Exercise: Format every line of the material below as a numbered list, omitting any blank lines.
----- Provided data
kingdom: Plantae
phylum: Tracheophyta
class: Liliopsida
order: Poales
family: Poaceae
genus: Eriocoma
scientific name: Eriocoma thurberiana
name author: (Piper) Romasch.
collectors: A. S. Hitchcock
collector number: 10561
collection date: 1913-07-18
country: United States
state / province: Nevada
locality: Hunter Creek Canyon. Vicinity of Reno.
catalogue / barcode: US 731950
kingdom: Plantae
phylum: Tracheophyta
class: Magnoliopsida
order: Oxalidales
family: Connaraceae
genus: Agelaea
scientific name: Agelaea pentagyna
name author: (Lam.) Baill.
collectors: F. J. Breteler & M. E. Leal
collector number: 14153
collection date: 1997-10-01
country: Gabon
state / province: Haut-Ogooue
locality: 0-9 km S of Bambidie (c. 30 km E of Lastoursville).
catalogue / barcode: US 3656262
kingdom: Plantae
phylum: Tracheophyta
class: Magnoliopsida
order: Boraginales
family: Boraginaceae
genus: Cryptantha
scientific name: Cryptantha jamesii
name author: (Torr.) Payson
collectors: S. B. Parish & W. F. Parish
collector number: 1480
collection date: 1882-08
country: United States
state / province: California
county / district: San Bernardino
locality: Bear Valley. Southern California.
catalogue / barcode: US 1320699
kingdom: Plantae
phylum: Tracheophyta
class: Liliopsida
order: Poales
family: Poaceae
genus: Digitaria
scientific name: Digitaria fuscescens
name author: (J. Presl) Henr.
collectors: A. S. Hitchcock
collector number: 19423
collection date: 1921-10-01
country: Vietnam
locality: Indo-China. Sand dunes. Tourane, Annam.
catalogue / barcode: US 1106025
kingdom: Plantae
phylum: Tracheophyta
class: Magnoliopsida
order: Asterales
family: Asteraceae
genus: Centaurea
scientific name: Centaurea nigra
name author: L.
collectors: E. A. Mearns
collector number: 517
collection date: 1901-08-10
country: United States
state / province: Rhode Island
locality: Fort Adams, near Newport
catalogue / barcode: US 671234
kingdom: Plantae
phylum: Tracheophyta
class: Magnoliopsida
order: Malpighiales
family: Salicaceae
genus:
----------
Correct response:
1. kingdom: Plantae
2. phylum: Tracheophyta
3. class: Liliopsida
4. order: Poales
5. family: Poaceae
6. genus: Eriocoma
7. scientific name: Eriocoma thurberiana
8. name author: (Piper) Romasch.
9. collectors: A. S. Hitchcock
10. collector number: 10561
11. collection date: 1913-07-18
12. country: United States
13. state / province: Nevada
14. locality: Hunter Creek Canyon. Vicinity of Reno.
15. catalogue / barcode: US 731950
16. kingdom: Plantae
17. phylum: Tracheophyta
18. class: Magnoliopsida
19. order: Oxalidales
20. family: Connaraceae
21. genus: Agelaea
22. scientific name: Agelaea pentagyna
23. name author: (Lam.) Baill.
24. collectors: F. J. Breteler & M. E. Leal
25. collector number: 14153
26. collection date: 1997-10-01
27. country: Gabon
28. state / province: Haut-Ogooue
29. locality: 0-9 km S of Bambidie (c. 30 km E of Lastoursville).
30. catalogue / barcode: US 3656262
31. kingdom: Plantae
32. phylum: Tracheophyta
33. class: Magnoliopsida
34. order: Boraginales
35. family: Boraginaceae
36. genus: Cryptantha
37. scientific name: Cryptantha jamesii
38. name author: (Torr.) Payson
39. collectors: S. B. Parish & W. F. Parish
40. collector number: 1480
41. collection date: 1882-08
42. country: United States
43. state / province: California
44. county / district: San Bernardino
45. locality: Bear Valley. Southern California.
46. catalogue / barcode: US 1320699
47. kingdom: Plantae
48. phylum: Tracheophyta
49. class: Liliopsida
50. order: Poales
51. family: Poaceae
52. genus: Digitaria
53. scientific name: Digitaria fuscescens
54. name author: (J. Presl) Henr.
55. collectors: A. S. Hitchcock
56. collector number: 19423
57. collection date: 1921-10-01
58. country: Vietnam
59. locality: Indo-China. Sand dunes. Tourane, Annam.
60. catalogue / barcode: US 1106025
61. kingdom: Plantae
62. phylum: Tracheophyta
63. class: Magnoliopsida
64. order: Asterales
65. family: Asteraceae
66. genus: Centaurea
67. scientific name: Centaurea nigra
68. name author: L.
69. collectors: E. A. Mearns
70. collector number: 517
71. collection date: 1901-08-10
72. country: United States
73. state / province: Rhode Island
74. locality: Fort Adams, near Newport
75. catalogue / barcode: US 671234
76. kingdom: Plantae
77. phylum: Tracheophyta
78. class: Magnoliopsida
79. order: Malpighiales
80. family: Salicaceae
81. genus:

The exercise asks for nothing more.